Friday, November 4, 2016

Hallowed Be Thy Name...

Jesus taught his disciples, "When you pray, say: “Father, hallowed be your name." (Luke 11:2)  This beginning to our prayer confronts us with the nature of our relationship to God. That he is our father means we honor him and are dependent on him. 

The phrase, "hallowed be your name" expresses our respect. It means, "let your name be exalted as holy."  It is not that we are urging God to live up to our standards of holiness - but that we recognize and want others to know that God, our Father, is HOLY.

God is not holy because he measures up to some external standard.  God is holy because he is God.  As God, he is the measure of all perfection.  Good and Evil, Right and Wrong, Moral and Immoral and any other similar standard is eternally calibrated by the ultimate reality of God and his holiness.  What conforms to God's holy character is good, right and moral.  Whatever conflicts with God's holy character is evil, wrong and immoral. To sin is to transgress God's standards of holiness.

When we come to God in prayer, one of the first things we must do is acknowledge who God is and who we are in relation to God.  We do not come to God to give him something he lacks or to tell him how to manage the universe or the circumstances of our lives.  We come to God in worship, desiring to be used by God to exalt his name as the measure of all perfection.
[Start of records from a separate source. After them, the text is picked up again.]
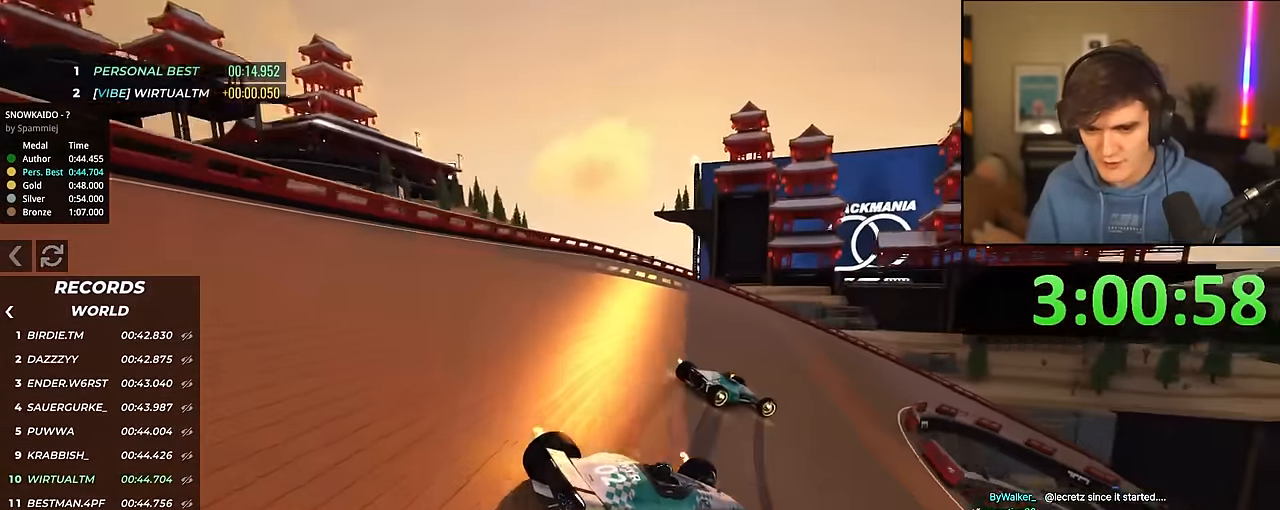
{"keys": ["right", "up"], "events": [[150, "right", "down"], [200, "right", "up"], [233, "right", "down"], [383, "right", "up"], [483, "right", "down"]]}
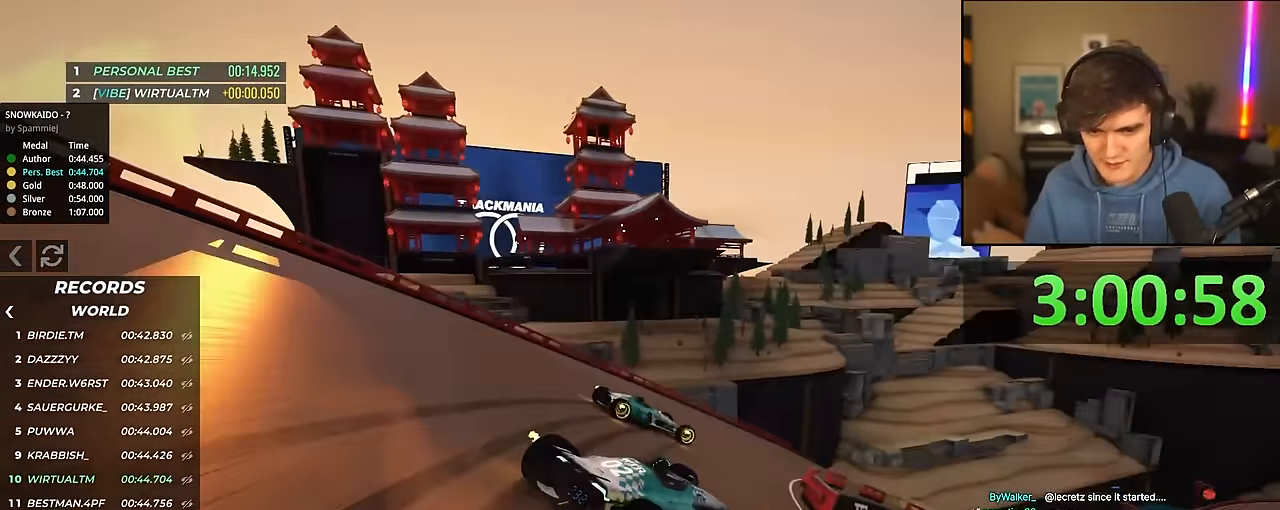
{"keys": ["up"], "events": [[300, "right", "up"]]}
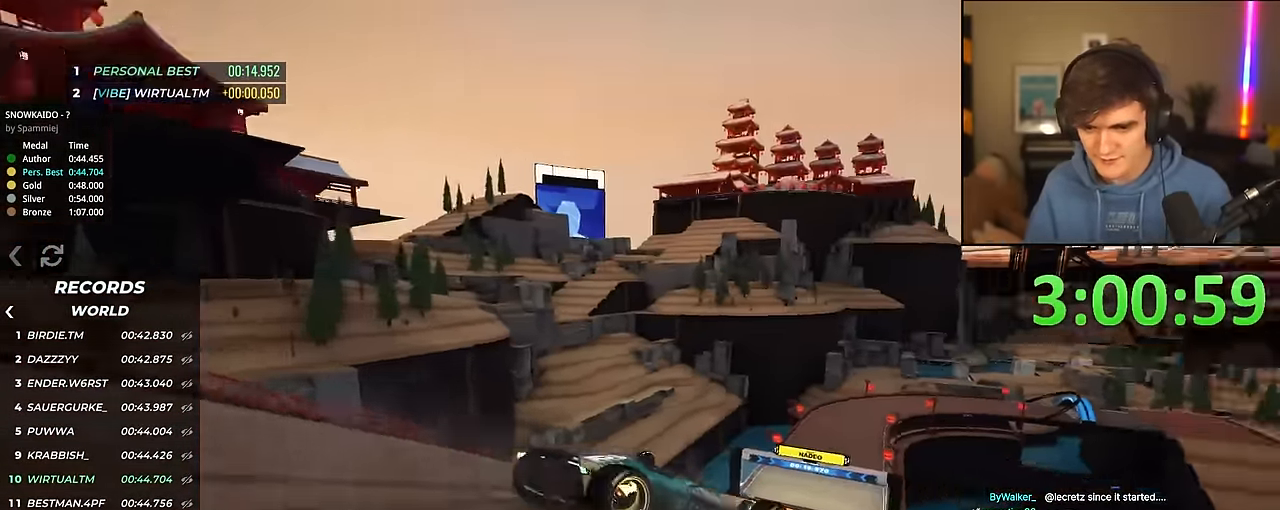
{"keys": ["up"], "events": [[33, "left", "down"], [166, "left", "up"]]}
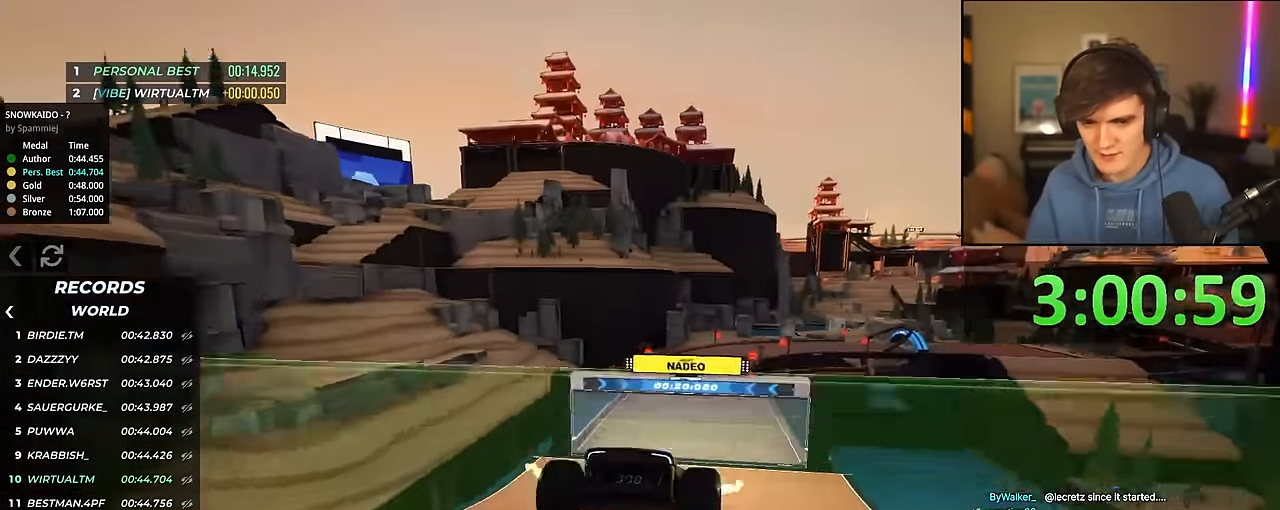
{"keys": ["right", "up"], "events": [[200, "right", "down"], [383, "right", "up"], [466, "right", "down"]]}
This is a very important thing to remember in 21st century America and it would be well for Christians to return to praying according to this formula, "Father, hallowed be your name."

Somehow we have strayed from these essential truths.  Instead of acknowledging God as the measure of all perfection we have come to think that we are the measure ourselves.  Too many nominal Christians have bought into the American idolatry that tells us good and evil are determined by cultural consciousness.  Views on abortion and human sexuality are prime examples, but not the only examples.  Instead of asking, "What does God say about these things?" so called Christians are parroting the views of secular humanists who have sold their ideas through various cultural channels over the past sixty years.

Let God be exalted as the measure of all perfection.  Let his kingdom come and his will be done on earth as it is in heaven.  Let it begin today by his rule and reign in my life.